KLCI: Pre-Election Dip

On the last trading day before the long-waited general election, the local index took a dive and broke the 1700 psychological support. The index moved down by as much as 28 points before recovering by around 10 points to close at 1694.77. This came after a divergence in the true sentiment of the market with the index movement (one of many of the signals under Sentiment Analysis) appeared on the 30th of April, sending strong signal of bearishness.

klci (4)
Throughout the whole trading day, futures are traded at a discount to the cash market. At the close, the gap between the two even widen, with the spot month contract closed at a 15-points discount to the cash market. This shows that the market participants are expecting the index to fall further in the coming weeks or they are generally uncertain of the future movement of the index. With such an expectation in hand, we could reasonably expect the broad market to perform badly in the coming weeks, and the “Sell in May” strategy may just work in protecting one’s portfolio.

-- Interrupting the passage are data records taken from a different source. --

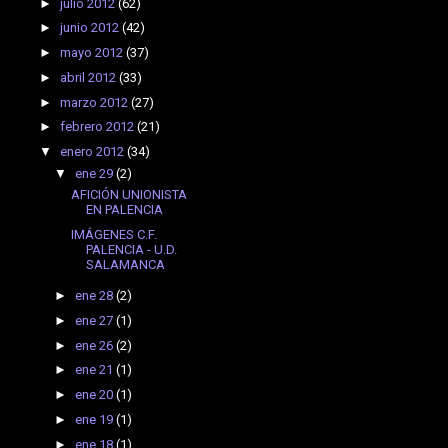
►
julio 2012
(62)
►
junio 2012
(42)
►
mayo 2012
(37)
►
abril 2012
(33)
►
marzo 2012
(27)
►
febrero 2012
(21)
▼
enero 2012
(34)
▼
ene 29
(2)
AFICIÓN UNIONISTA
EN PALENCIA
IMÁGENES C.F.
PALENCIA - U.D.
SALAMANCA
►
ene 28
(2)
►
ene 27
(1)
►
ene 26
(2)
►
ene 21
(1)
►
ene 20
(1)
►
ene 19
(1)
►
ene 18
(1)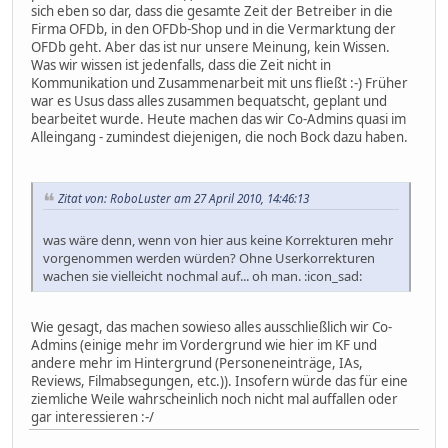
sich eben so dar, dass die gesamte Zeit der Betreiber in die
Firma OFDb, in den OFDb-Shop und in die Vermarktung der
OFDb geht. Aber das ist nur unsere Meinung, kein Wissen.
Was wir wissen ist jedenfalls, dass die Zeit nicht in
Kommunikation und Zusammenarbeit mit uns fließt :-) Früher
war es Usus dass alles zusammen bequatscht, geplant und
bearbeitet wurde. Heute machen das wir Co-Admins quasi im
Alleingang - zumindest diejenigen, die noch Bock dazu haben.
Zitat von: RoboLuster am 27 April 2010, 14:46:13
was wäre denn, wenn von hier aus keine Korrekturen mehr
vorgenommen werden würden? Ohne Userkorrekturen
wachen sie vielleicht nochmal auf... oh man. :icon_sad:
Wie gesagt, das machen sowieso alles ausschließlich wir Co-
Admins (einige mehr im Vordergrund wie hier im KF und
andere mehr im Hintergrund (Personeneinträge, IAs,
Reviews, Filmabsegungen, etc.)). Insofern würde das für eine
ziemliche Weile wahrscheinlich noch nicht mal auffallen oder
gar interessieren :-/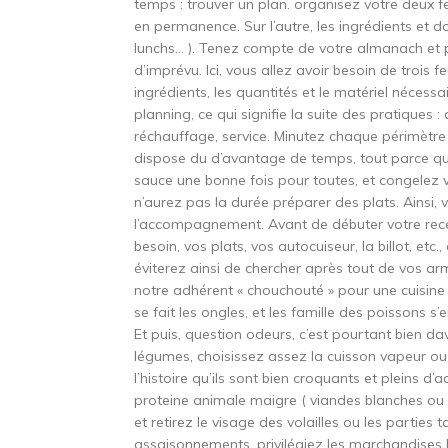
temps : trouver un plan. organisez votre deux feu
en permanence. Sur l’autre, les ingrédients et 
lunchs… ). Tenez compte de votre almanach et
d’imprévu. Ici, vous allez avoir besoin de trois 
ingrédients, les quantités et le matériel nécessair
planning, ce qui signifie la suite des pratiques
réchauffage, service. Minutez chaque périmètr
dispose du d’avantage de temps, tout parce que
sauce une bonne fois pour toutes, et congelez 
n’aurez pas la durée préparer des plats. Ainsi, 
l’accompagnement. Avant de débuter votre recet
besoin, vos plats, vos autocuiseur, la billot, etc
éviterez ainsi de chercher après tout de vos armo
notre adhérent « chouchouté » pour une cuisine p
se fait les ongles, et les famille des poissons
Et puis, question odeurs, c’est pourtant bien da
légumes, choisissez assez la cuisson vapeur ou 
l’histoire qu’ils sont bien croquants et pleins 
proteine animale maigre ( viandes blanches ou 
et retirez le visage des volailles ou les parties
assaisonnements, privilégiez les marchandises l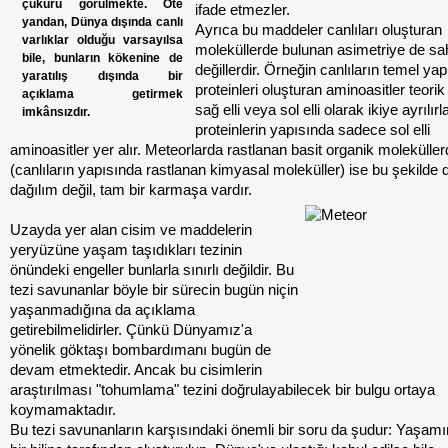
çukuru görülmekte. Öte
ifade etmezler.
yandan, Dünya dışında canlı
Ayrıca bu maddeler canlıları oluşturan
varlıklar olduğu varsayılsa
moleküllerde bulunan asimetriye de sa
bile, bunların kökenine de
değillerdir. Örneğin canlıların temel yap
yaratılış dışında bir
proteinleri oluşturan aminoasitler teorik
açıklama getirmek
sağ elli veya sol elli olarak ikiye ayrılır
imkânsızdır.
proteinlerin yapısında sadece sol elli
aminoasitler yer alır. Meteorlarda rastlanan basit organik molekülle
(canlıların yapısında rastlanan kimyasal moleküller) ise bu şekilde d
dağılım değil, tam bir karmaşa vardır.
Uzayda yer alan cisim ve maddelerin
yeryüzüne yaşam taşıdıkları tezinin
önündeki engeller bunlarla sınırlı değildir. Bu
tezi savunanlar böyle bir sürecin bugün niçin
yaşanmadığına da açıklama
getirebilmelidirler. Çünkü Dünyamız'a
yönelik göktaşı bombardımanı bugün de
devam etmektedir. Ancak bu cisimlerin
araştırılması "tohumlama" tezini doğrulayabilecek bir bulgu ortaya
koymamaktadır.
Bu tezi savunanların karşısındaki önemli bir soru da şudur: Yaşam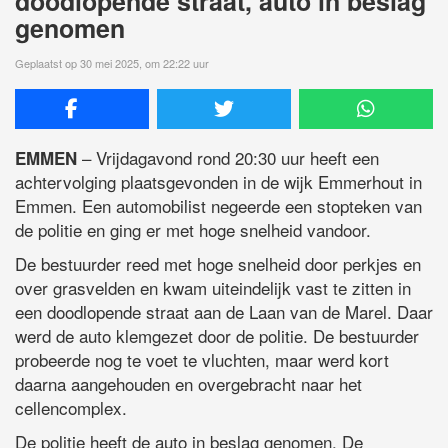
doodlopende straat, auto in beslag
genomen
Geplaatst op 30 mei 2025, om 22:22 uur
– Vrijdagavond rond 20:30 uur heeft een
EMMEN
achtervolging plaatsgevonden in de wijk Emmerhout in
Emmen. Een automobilist negeerde een stopteken van
de politie en ging er met hoge snelheid vandoor.
De bestuurder reed met hoge snelheid door perkjes en
over grasvelden en kwam uiteindelijk vast te zitten in
een doodlopende straat aan de Laan van de Marel. Daar
werd de auto klemgezet door de politie. De bestuurder
probeerde nog te voet te vluchten, maar werd kort
daarna aangehouden en overgebracht naar het
cellencomplex.
De politie heeft de auto in beslag genomen. De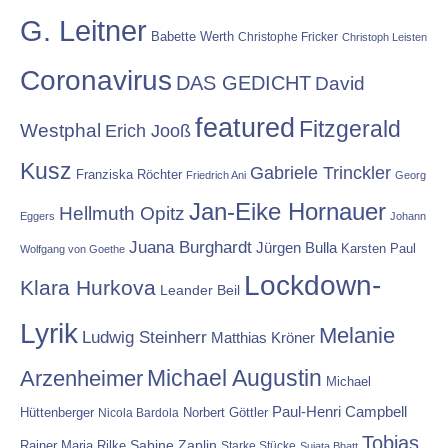
G. Leitner
Babette Werth
Christophe Fricker
Christoph Leisten
Coronavirus
DAS GEDICHT
David
featured
Fitzgerald
Westphal
Erich Jooß
Kusz
Gabriele Trinckler
Franziska Röchter
Friedrich Ani
Georg
Jan-Eike Hornauer
Hellmuth Opitz
Eggers
Johann
Juana Burghardt
Jürgen Bulla
Karsten Paul
Wolfgang von Goethe
Lockdown-
Klara Hurkova
Leander Beil
Lyrik
Melanie
Ludwig Steinherr
Matthias Kröner
Michael Augustin
Arzenheimer
Michael
Paul-Henri Campbell
Hüttenberger
Nicola Bardola
Norbert Göttler
Tobias
Rainer Maria Rilke
Sabine Zaplin
Starke Stücke
Sujata Bhatt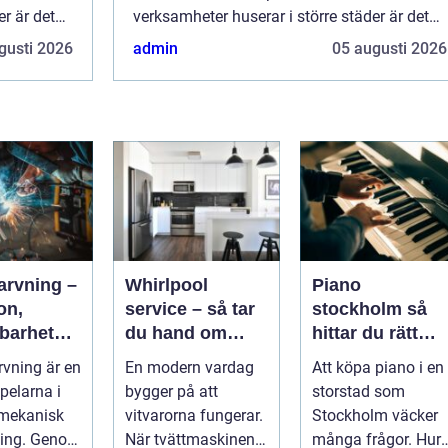
r är det
verksamheter huserar i större städer är det
inte så...
gusti 2026
admin
05 augusti 2026
arvning –
Whirlpool
Piano
on,
service – så tar
stockholm så
barhet
du hand om
hittar du rätt
art
dina vitvaror på
instrument för
vning är en
En modern vardag
Att köpa piano i en
tion
rätt sätt
hem och scen
pelarna i
bygger på att
storstad som
mekanisk
vitvarorna fungerar.
Stockholm väcker
ning. Genom
När tvättmaskinen
många frågor. Hur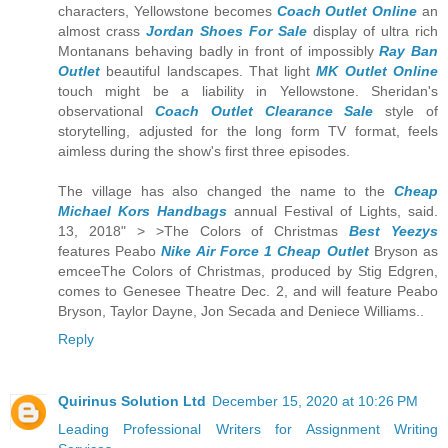
characters, Yellowstone becomes
Coach Outlet Online
an
almost crass
Jordan Shoes For Sale
display of ultra rich
Montanans behaving badly in front of impossibly
Ray Ban
Outlet
beautiful landscapes. That light
MK Outlet Online
touch might be a liability in Yellowstone. Sheridan's
observational
Coach Outlet Clearance Sale
style of
storytelling, adjusted for the long form TV format, feels
aimless during the show's first three episodes.
The village has also changed the name to the
Cheap
Michael Kors Handbags
annual Festival of Lights, said.
13, 2018" > >The Colors of Christmas
Best Yeezys
features Peabo
Nike Air Force 1 Cheap Outlet
Bryson as
emceeThe Colors of Christmas, produced by Stig Edgren,
comes to Genesee Theatre Dec. 2, and will feature Peabo
Bryson, Taylor Dayne, Jon Secada and Deniece Williams..
Reply
Quirinus Solution Ltd
December 15, 2020 at 10:26 PM
Leading Professional Writers for Assignment Writing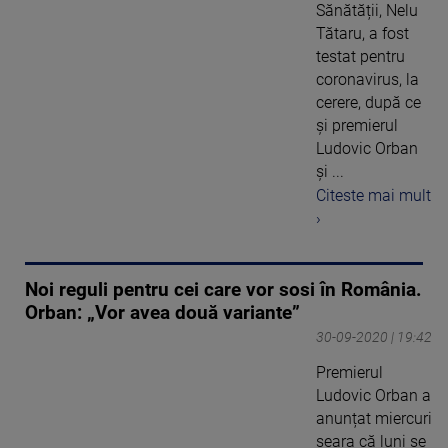
Sănătății, Nelu
Tătaru, a fost
testat pentru
coronavirus, la
cerere, după ce
și premierul
Ludovic Orban
și ...
Citeste mai mult
›
Noi reguli pentru cei care vor sosi în România.
Orban: „Vor avea două variante”
30-09-2020 | 19:42
Premierul
Ludovic Orban a
anunțat miercuri
seara că luni se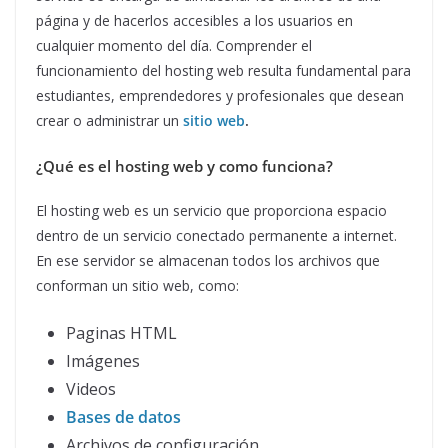
página y de hacerlos accesibles a los usuarios en
cualquier momento del día. Comprender el
funcionamiento del hosting web resulta fundamental para
estudiantes, emprendedores y profesionales que desean
crear o administrar un
sitio web
.
¿Qué es el hosting web y como funciona?
El hosting web es un servicio que proporciona espacio
dentro de un servicio conectado permanente a internet.
En ese servidor se almacenan todos los archivos que
conforman un sitio web, como:
Paginas HTML
Imágenes
Videos
Bases de datos
Archivos de configuración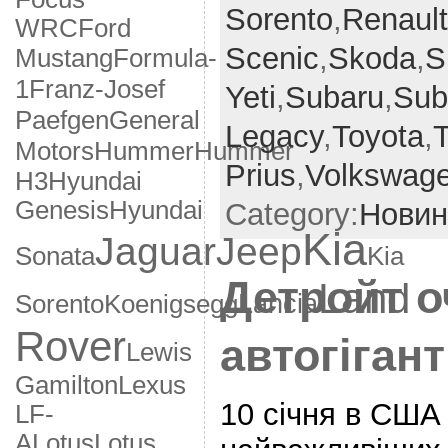
Sorento
,
Renault
WRC
Ford
Scenic
,
Skoda
,
S
Formula-
Mustang
1
Franz-Josef
Yeti
,
Subaru
,
Sub
General
Paefgen
Legacy
,
Toyota
,
Motors
Hummer
Hummer
Prius
,
Volkswag
H3
Hyundai
Genesis
Hyundai
Category:
Новин
Kia
Jaguar
Jeep
Sonata
Kia
Детройт о
Land
Lancia
Sorento
Koenigsegg
Rover
автогігант
Lewis
Gamilton
Lexus
10 січня в США 
LF-
A
Lotus
Lotus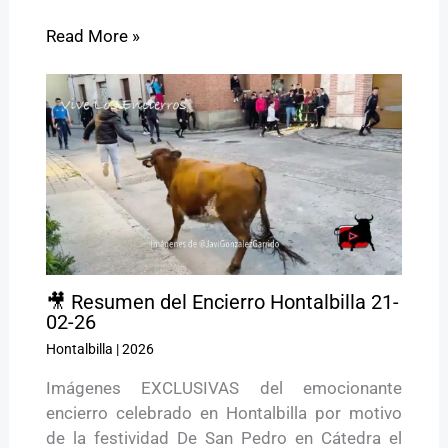
Read More »
🎥 Resumen del Encierro Hontalbilla 21-
02-26
Hontalbilla
|
2026
Imágenes EXCLUSIVAS del emocionante
encierro celebrado en Hontalbilla por motivo
de la festividad De San Pedro en Cátedra el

Moving on, with the 1700 psychological support breached, our index is expected to undergo a healthy correction. The magnitude of this correction is highly dependent on the result of the upcoming election. If PR manage to win the election, the temporary political instability could possibly pull our index down to the 1600 again, giving traders and investors a good opportunity to buy. Otherwise, the index is expected to move gradually (or frantically) towards the major supports levels (1680, 1660 and 1645) before rebounding to greater heights.